THE INPUT -
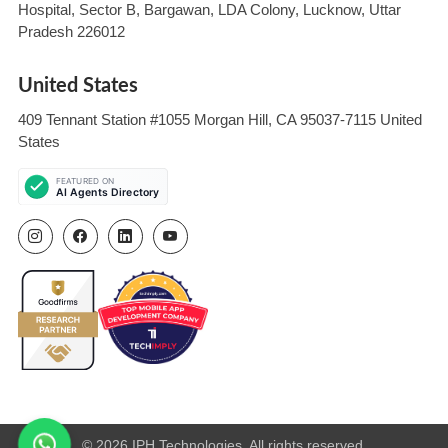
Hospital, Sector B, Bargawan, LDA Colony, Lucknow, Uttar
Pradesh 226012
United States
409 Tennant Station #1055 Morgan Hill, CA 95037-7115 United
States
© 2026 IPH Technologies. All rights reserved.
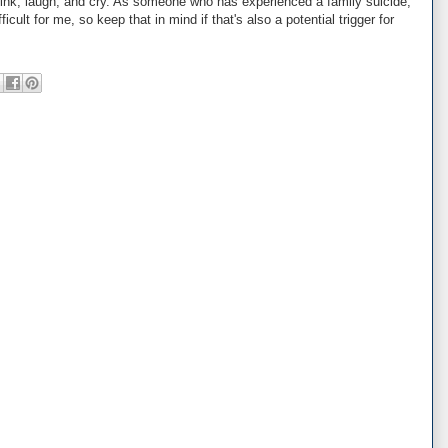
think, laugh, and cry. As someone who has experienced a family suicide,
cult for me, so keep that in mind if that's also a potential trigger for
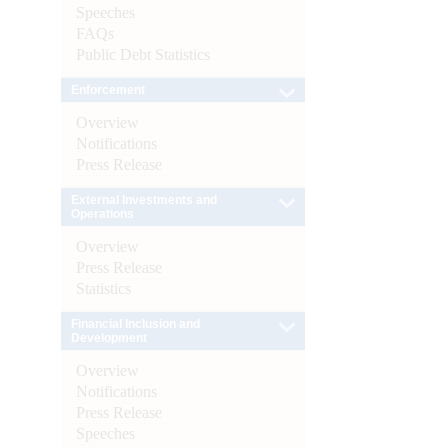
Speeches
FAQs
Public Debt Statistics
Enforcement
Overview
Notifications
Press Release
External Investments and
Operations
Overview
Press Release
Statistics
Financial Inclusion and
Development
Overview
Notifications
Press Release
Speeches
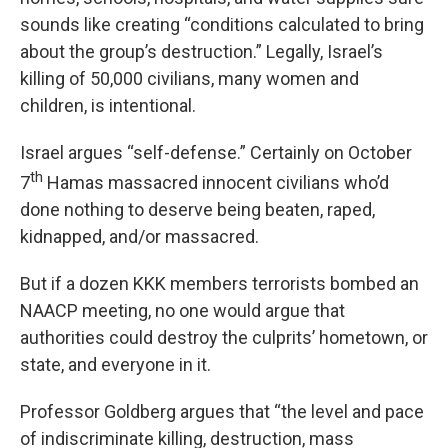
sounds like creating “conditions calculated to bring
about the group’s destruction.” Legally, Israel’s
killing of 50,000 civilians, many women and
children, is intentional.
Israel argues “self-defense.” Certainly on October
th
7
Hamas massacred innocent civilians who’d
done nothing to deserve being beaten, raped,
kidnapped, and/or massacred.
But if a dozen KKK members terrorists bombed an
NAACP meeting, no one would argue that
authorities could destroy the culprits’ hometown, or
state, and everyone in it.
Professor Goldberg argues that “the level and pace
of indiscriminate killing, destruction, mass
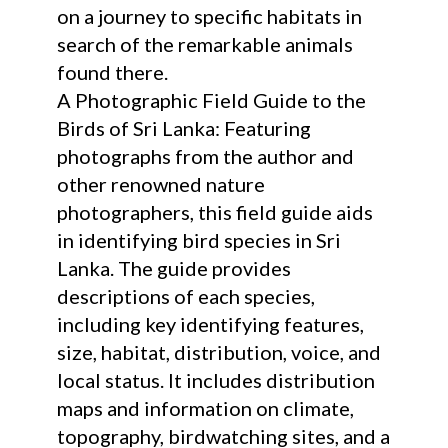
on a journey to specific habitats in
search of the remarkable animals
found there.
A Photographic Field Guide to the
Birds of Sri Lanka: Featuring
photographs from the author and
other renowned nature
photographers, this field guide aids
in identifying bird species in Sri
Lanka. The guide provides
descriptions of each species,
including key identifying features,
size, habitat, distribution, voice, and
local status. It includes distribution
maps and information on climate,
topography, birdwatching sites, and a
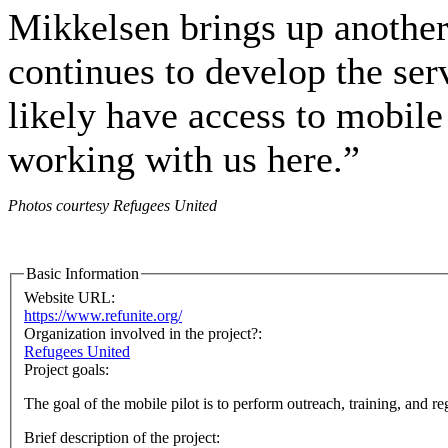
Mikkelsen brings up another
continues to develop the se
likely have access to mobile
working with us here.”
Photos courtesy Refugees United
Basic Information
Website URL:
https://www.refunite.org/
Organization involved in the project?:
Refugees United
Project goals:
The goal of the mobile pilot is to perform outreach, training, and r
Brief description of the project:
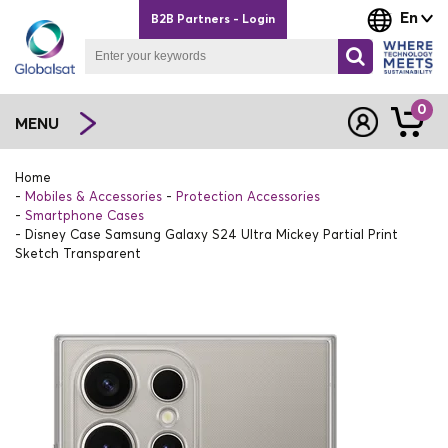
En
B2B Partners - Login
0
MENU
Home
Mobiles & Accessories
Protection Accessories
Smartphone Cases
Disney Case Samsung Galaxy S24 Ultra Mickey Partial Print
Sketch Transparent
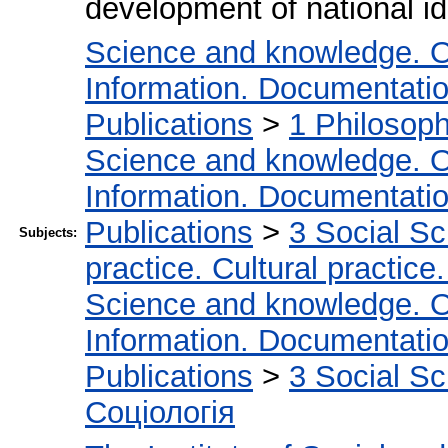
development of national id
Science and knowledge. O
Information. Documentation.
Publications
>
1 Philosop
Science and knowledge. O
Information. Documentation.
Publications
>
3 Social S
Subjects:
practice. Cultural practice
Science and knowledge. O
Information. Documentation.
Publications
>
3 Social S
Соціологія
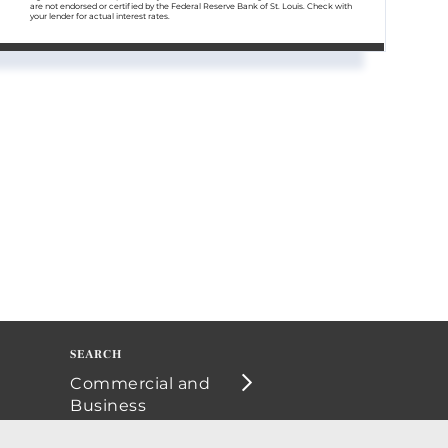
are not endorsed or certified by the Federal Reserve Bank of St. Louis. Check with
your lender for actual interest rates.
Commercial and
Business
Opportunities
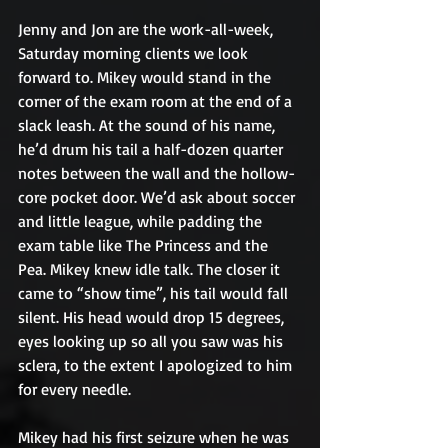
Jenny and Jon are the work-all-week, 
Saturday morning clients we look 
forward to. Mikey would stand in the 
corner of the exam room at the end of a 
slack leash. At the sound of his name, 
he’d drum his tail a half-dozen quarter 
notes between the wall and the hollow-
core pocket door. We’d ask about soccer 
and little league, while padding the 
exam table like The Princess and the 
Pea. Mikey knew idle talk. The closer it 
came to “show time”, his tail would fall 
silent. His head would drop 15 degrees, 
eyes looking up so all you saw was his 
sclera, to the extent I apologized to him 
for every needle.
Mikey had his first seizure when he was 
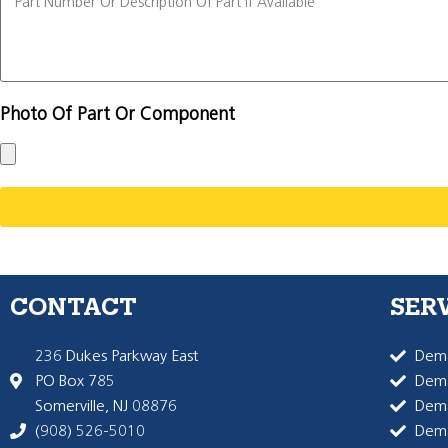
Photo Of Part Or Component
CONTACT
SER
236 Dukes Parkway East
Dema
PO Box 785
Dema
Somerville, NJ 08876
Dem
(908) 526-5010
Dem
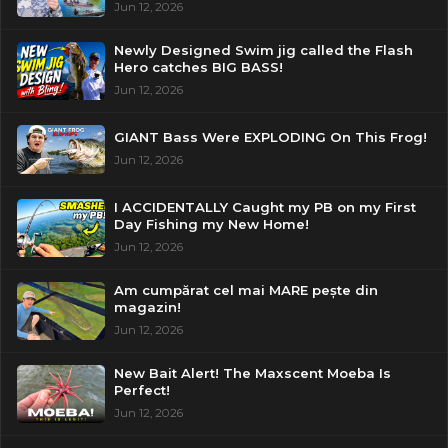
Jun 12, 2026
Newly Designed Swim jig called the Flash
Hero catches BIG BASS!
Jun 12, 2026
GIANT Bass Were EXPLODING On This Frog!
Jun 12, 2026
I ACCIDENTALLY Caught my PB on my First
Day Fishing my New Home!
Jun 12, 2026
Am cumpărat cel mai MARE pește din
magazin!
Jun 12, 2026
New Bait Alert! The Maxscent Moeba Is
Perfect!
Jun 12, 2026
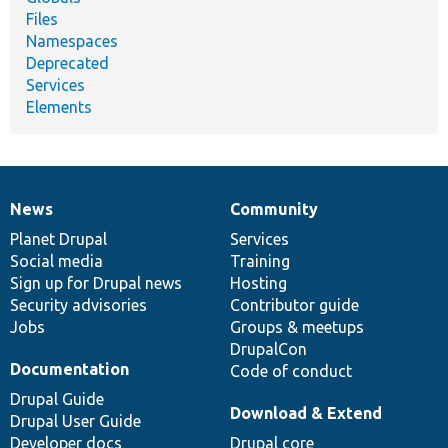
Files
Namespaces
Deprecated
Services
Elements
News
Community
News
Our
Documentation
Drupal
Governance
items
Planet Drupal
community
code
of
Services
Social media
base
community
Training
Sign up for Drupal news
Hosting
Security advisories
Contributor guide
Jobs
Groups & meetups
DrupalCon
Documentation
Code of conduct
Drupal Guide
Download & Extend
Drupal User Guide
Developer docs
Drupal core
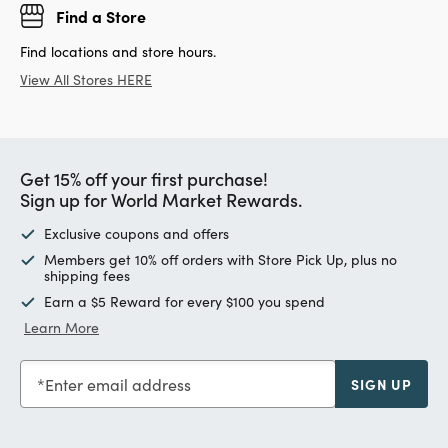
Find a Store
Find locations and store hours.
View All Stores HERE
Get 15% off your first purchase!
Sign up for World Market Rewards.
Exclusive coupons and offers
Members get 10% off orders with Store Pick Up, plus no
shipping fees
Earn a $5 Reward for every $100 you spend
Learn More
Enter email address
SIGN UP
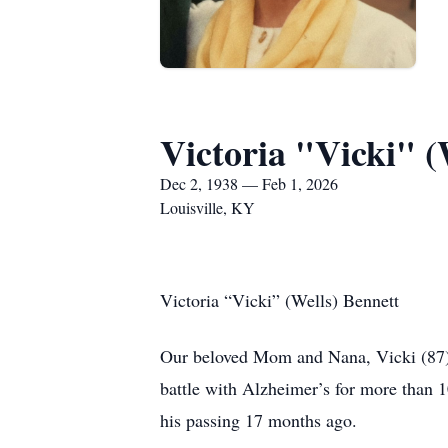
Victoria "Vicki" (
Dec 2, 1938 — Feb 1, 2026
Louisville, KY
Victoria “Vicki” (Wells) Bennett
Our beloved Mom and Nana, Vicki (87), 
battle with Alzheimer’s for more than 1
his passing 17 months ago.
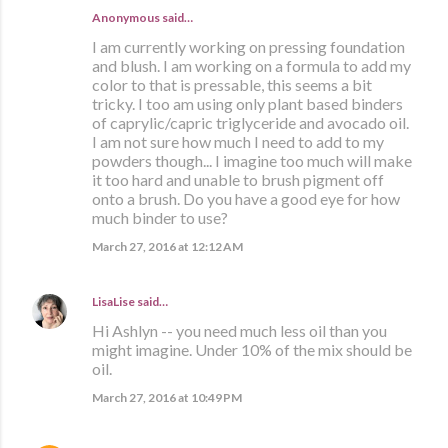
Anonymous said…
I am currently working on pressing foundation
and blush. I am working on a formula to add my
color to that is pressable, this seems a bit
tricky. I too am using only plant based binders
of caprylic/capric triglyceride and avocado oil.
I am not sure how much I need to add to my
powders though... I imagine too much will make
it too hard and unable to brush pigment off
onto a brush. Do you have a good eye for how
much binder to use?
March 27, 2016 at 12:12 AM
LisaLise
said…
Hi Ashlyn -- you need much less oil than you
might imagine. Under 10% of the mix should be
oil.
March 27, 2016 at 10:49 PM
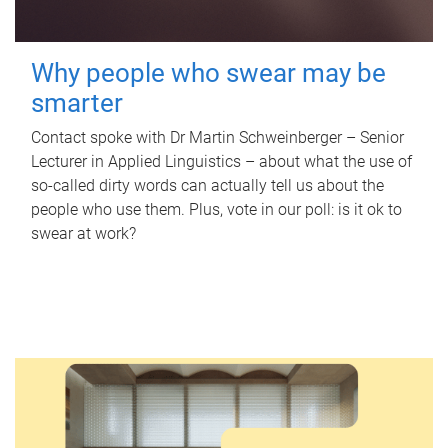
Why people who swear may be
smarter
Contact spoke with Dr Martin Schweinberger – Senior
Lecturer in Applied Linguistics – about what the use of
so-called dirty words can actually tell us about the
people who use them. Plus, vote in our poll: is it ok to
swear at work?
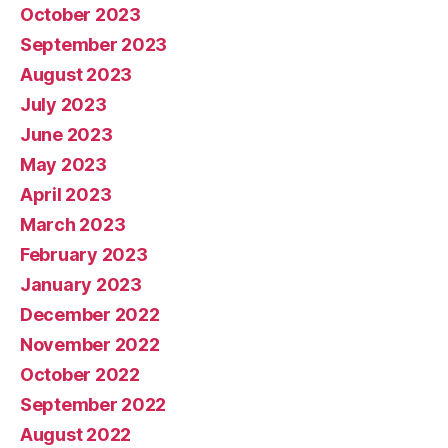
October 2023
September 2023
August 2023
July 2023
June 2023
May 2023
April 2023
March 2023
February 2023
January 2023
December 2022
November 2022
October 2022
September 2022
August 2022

WHAT TO PRODUCE - Turn every line of text read from the listing above into a single numbered list, skipping any blank lines. Leave the pictures themselves out of your answer.

OUTPUT -
1. Hospital, Sector B, Bargawan, LDA Colony, Lucknow, Uttar
2. Pradesh 226012
3. United States
4. 409 Tennant Station #1055 Morgan Hill, CA 95037-7115 United
5. States
6. © 2026 IPH Technologies. All rights reserved.
7. think, laugh, and cry. As someone who has experienced a family suicide,
8. cult for me, so keep that in mind if that's also a potential trigger for
9. Speeches
10. FAQs
11. Public Debt Statistics
12. Enforcement
13. Overview
14. Notifications
15. Press Release
16. External Investments and
17. Operations
18. Overview
19. Press Release
20. Statistics
21. Financial Inclusion and
22. Development
23. Overview
24. Notifications
25. Press Release
26. Speeches
27. sounds like creating “conditions calculated to bring
28. about the group’s destruction.” Legally, Israel’s
29. killing of 50,000 civilians, many women and
30. children, is intentional.
31. Israel argues “self-defense.” Certainly on October
32. th
33. 7
34. Hamas massacred innocent civilians who’d
35. done nothing to deserve being beaten, raped,
36. kidnapped, and/or massacred.
37. But if a dozen KKK members terrorists bombed an
38. NAACP meeting, no one would argue that
39. authorities could destroy the culprits’ hometown, or
40. state, and everyone in it.
41. Professor Goldberg argues that “the level and pace
42. of indiscriminate killing, destruction, mass
43. on a journey to specific habitats in
44. search of the remarkable animals
45. found there.
46. A Photographic Field Guide to the
47. Birds of Sri Lanka: Featuring
48. photographs from the author and
49. other renowned nature
50. photographers, this field guide aids
51. in identifying bird species in Sri
52. Lanka. The guide provides
53. descriptions of each species,
54. including key identifying features,
55. size, habitat, distribution, voice, and
56. local status. It includes distribution
57. maps and information on climate,
58. topography, birdwatching sites, and a
59. Mikkelsen brings up another
60. continues to develop the se
61. likely have access to mobile
62. working with us here.”
63. Photos courtesy Refugees United
64. Basic Information
65. Website URL:
66. https://www.refunite.org/
67. Organization involved in the project?:
68. Refugees United
69. Project goals:
70. The goal of the mobile pilot is to perform outreach, training, and r
71. Brief description of the project:
72. En
73. B2B Partners - Login
74. 0
75. MENU
76. Home
77. Mobiles & Accessories
78. Protection Accessories
79. Smartphone Cases
80. Disney Case Samsung Galaxy S24 Ultra Mickey Partial Print
81. Sketch Transparent
82. development of national id
83. Science and knowledge. O
84. Information. Documentation.
85. Publications
86. >
87. 1 Philosop
88. Science and knowledge. O
89. Information. Documentation.
90. Publications
91. >
92. 3 Social S
93. Subjects:
94. practice. Cultural practice
95. Science and knowledge. O
96. Information. Documentation.
97. Publications
98. >
99. 3 Social S
100. Соціологія
101. are not endorsed or certified by the Federal Reserve Bank of St. Louis. Check with
102. your lender for actual interest rates.
103. Commercial and
104. Business
105. Opportunities
106. Jenny and Jon are the work-all-week, 
107. Saturday morning clients we look 
108. forward to. Mikey would stand in the 
109. corner of the exam room at the end of a 
110. slack leash. At the sound of his name, 
111. he’d drum his tail a half-dozen quarter 
112. notes between the wall and the hollow-
113. core pocket door. We’d ask about soccer 
114. and little league, while padding the 
115. exam table like The Princess and the 
116. Pea. Mikey knew idle talk. The closer it 
117. came to “show time”, his tail would fall 
118. silent. His head would drop 15 degrees, 
119. eyes looking up so all you saw was his 
120. sclera, to the extent I apologized to him 
121. for every needle.
122. Mikey had his first seizure when he was 
123. Photo Of Part Or Component
124. CONTACT
125. SER
126. 236 Dukes Parkway East
127. Dema
128. PO Box 785
129. Dema
130. Somerville, NJ 08876
131. Dem
132. (908) 526-5010
133. Dem
134. Jun 12, 2026
135. Newly Designed Swim jig called the Flash
136. Hero catches BIG BASS!
137. Jun 12, 2026
138. GIANT Bass Were EXPLODING On This Frog!
139. Jun 12, 2026
140. I ACCIDENTALLY Caught my PB on my First
141. Day Fishing my New Home!
142. Jun 12, 2026
143. Am cumpărat cel mai MARE pește din
144. magazin!
145. Jun 12, 2026
146. New Bait Alert! The Maxscent Moeba Is
147. Perfect!
148. Jun 12, 2026
149. Files
150. Namespaces
151. Deprecated
152. Services
153. Elements
154. News
155. Community
156. News
157. Our
158. Documentation
159. Drupal
160. Governance
161. items
162. Planet Drupal
163. community
164. code
165. of
166. Services
167. Social media
168. base
169. community
170. Training
171. Sign up for Drupal news
172. Hosting
173. Security advisories
174. Contributor guide
175. Jobs
176. Groups & meetups
177. DrupalCon
178. Documentation
179. Code of conduct
180. Drupal Guide
181. Download & Extend
182. Drupal User Guide
183. Developer docs
184. Drupal core
185. Find a Store
186. Find locations and store hours.
187. View All Stores HERE
188. Get 15% off your first purchase!
189. Sign up for World Market Rewards.
190. Exclusive coupons and offers
191. Members get 10% off orders with Store Pick Up, plus no
192. shipping fees
193. Earn a $5 Reward for every $100 you spend
194. Learn More
195. Enter email address
196. SIGN UP
197. Victoria "Vicki" (
198. Dec 2, 1938 — Feb 1, 2026
199. Louisville, KY
200. Victoria “Vicki” (Wells) Bennett
201. Our beloved Mom and Nana, Vicki (87), 
202. battle with Alzheimer’s for more than 1
203. his passing 17 months ago.
204. Anonymous said…
205. I am currently working on pressing foundation
206. and blush. I am working on a formula to add my
207. color to that is pressable, this seems a bit
208. tricky. I too am using only plant based binders
209. of caprylic/capric triglyceride and avocado oil.
210. I am not sure how much I need to add to my
211. powders though... I imagine too much will make
212. it too hard and unable to brush pigment off
213. onto a brush. Do you have a good eye for how
214. much binder to use?
215. March 27, 2016 at 12:12 AM
216. LisaLise
217. said…
218. Hi Ashlyn -- you need much less oil than you
219. might imagine. Under 10% of the mix should be
220. oil.
221. March 27, 2016 at 10:49 PM
222. Why people who swear may be
223. smarter
224. Contact spoke with Dr Martin Schweinberger – Senior
225. Lecturer in Applied Linguistics – about what the use of
226. so-called dirty words can actually tell us about the
227. people who use them. Plus, vote in our poll: is it ok to
228. swear at work?
229. October 2023
230. September 2023
231. August 2023
232. July 2023
233. June 2023
234. May 2023
235. April 2023
236. March 2023
237. February 2023
238. January 2023
239. December 2022
240. November 2022
241. October 2022
242. September 2022
243. August 2022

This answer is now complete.